Zadymiarze do lamusa
Wieczorna chmura dymu nad orlikiem odbiera oddech.
PIETROWICE. – Wreszcie przestanie dymić – cieszy się z nowego programu dofinansowań na wymianę pieców Henryk Marcinek, szef rady gminy.
– Gdy z kolegami gramy na orliku, około 19 nie da się już oddychać przez dym z kominów okolicznych domów – narzekał ostatnio w obecności radnych gminnych przewodniczący Henryk Marcinek. Jego zastępca rozważał inną możliwość trudności ze złapaniem oddechu. – To kwestia kondycji – mówił z uśmiechem, ale szef utrzymywał, że chodzi o chmurę dymu nad boiskiem. Wtedy do dyskusji włączył się radny Zdzisław Kozub, twierdząc, że mimo palenia papierosów nigdy nie miał problemów z oddychaniem.
Samorząd nie będzie się jednak wzorował na radnym z Krowiarek i sprawę z wolnym od dymu powietrzem nad ziemią pietrowicką rozwiąże kompleksowo.
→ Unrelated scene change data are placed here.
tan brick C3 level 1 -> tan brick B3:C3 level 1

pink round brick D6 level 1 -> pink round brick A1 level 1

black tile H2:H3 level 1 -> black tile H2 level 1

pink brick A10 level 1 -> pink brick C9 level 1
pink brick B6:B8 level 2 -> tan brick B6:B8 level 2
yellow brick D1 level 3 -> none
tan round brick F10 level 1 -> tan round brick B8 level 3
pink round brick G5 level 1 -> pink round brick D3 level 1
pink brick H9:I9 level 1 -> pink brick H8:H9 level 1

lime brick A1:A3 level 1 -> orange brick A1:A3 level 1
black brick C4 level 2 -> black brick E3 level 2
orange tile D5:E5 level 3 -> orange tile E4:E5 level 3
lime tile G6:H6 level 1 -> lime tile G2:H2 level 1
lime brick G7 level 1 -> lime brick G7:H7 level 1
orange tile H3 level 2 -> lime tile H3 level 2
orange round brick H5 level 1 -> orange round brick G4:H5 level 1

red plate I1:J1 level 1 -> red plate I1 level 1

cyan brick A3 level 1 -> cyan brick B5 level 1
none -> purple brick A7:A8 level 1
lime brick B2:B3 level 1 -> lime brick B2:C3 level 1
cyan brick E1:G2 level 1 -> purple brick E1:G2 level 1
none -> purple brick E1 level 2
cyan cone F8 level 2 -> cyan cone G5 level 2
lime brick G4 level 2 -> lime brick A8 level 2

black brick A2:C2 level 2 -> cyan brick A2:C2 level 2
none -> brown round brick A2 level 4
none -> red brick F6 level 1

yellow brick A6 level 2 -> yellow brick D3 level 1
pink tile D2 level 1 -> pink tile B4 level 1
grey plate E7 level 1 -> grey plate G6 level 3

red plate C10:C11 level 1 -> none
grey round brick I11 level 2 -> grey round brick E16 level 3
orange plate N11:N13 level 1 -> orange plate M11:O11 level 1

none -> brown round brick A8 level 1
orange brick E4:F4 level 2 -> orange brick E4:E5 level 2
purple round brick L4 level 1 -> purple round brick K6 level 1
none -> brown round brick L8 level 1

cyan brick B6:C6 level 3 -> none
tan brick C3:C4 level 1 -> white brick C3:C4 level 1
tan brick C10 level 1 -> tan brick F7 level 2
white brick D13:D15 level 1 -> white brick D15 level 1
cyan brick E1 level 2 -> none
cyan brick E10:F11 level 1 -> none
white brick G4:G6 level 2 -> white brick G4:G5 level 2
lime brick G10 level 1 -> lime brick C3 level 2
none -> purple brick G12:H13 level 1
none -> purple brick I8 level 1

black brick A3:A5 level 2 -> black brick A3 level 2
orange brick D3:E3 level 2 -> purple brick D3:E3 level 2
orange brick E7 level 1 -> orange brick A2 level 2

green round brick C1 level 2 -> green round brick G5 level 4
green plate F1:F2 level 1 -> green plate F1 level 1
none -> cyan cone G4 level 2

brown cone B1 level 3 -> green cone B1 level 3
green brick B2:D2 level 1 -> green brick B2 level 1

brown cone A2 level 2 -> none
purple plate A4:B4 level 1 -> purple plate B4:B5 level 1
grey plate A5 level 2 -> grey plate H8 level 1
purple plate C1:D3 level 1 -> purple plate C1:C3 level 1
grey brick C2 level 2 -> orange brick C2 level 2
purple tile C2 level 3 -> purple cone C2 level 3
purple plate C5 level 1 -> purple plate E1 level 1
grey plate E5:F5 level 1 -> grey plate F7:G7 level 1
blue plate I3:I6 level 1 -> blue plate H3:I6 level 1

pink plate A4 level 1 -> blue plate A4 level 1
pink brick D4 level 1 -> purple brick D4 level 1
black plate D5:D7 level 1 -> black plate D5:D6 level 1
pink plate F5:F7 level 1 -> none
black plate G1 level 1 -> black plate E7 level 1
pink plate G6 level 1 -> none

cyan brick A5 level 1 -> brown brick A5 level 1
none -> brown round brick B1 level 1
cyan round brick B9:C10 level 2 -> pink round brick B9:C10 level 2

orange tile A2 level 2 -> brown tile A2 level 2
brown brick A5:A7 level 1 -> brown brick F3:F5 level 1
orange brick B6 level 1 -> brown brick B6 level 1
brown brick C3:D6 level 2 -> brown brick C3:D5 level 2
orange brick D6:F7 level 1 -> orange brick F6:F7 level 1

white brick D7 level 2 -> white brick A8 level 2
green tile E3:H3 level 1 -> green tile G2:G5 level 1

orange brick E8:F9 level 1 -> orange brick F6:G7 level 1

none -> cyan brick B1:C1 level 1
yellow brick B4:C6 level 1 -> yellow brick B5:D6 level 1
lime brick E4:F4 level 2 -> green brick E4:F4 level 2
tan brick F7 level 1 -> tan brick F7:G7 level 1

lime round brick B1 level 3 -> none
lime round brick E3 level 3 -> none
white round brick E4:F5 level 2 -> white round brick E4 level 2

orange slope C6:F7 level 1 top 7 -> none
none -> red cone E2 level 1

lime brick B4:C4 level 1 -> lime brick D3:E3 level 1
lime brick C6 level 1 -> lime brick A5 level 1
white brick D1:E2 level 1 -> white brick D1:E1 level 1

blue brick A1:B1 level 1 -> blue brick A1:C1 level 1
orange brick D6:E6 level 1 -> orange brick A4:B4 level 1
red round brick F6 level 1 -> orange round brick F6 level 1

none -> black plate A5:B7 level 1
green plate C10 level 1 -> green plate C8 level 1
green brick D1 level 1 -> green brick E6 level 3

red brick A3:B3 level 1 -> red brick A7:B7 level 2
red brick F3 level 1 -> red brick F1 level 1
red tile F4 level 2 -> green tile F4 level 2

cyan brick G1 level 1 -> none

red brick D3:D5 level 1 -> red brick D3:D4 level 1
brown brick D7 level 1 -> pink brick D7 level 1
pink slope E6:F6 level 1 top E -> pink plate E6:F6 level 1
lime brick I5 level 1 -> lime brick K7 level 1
Do mieszkańców gminy kierowany jest Program Ograniczenia Niskiej Emisji. Dzięki niemu mogą zmodernizować źródła ciepła w swych budynkach.
Pomysł by ruszyć z programem walki z niską emisją zrodził się tu już 11 lat temu. Gmina dysponowała dotąd niskimi środkami w swoim funduszu ochrony środowiska, nie mając jak sąsiedzi wielkich żwirowni na swoim terenie. Przeznaczane na ten cel pieniądze starczyły na wymianę ponad 100 kotłów.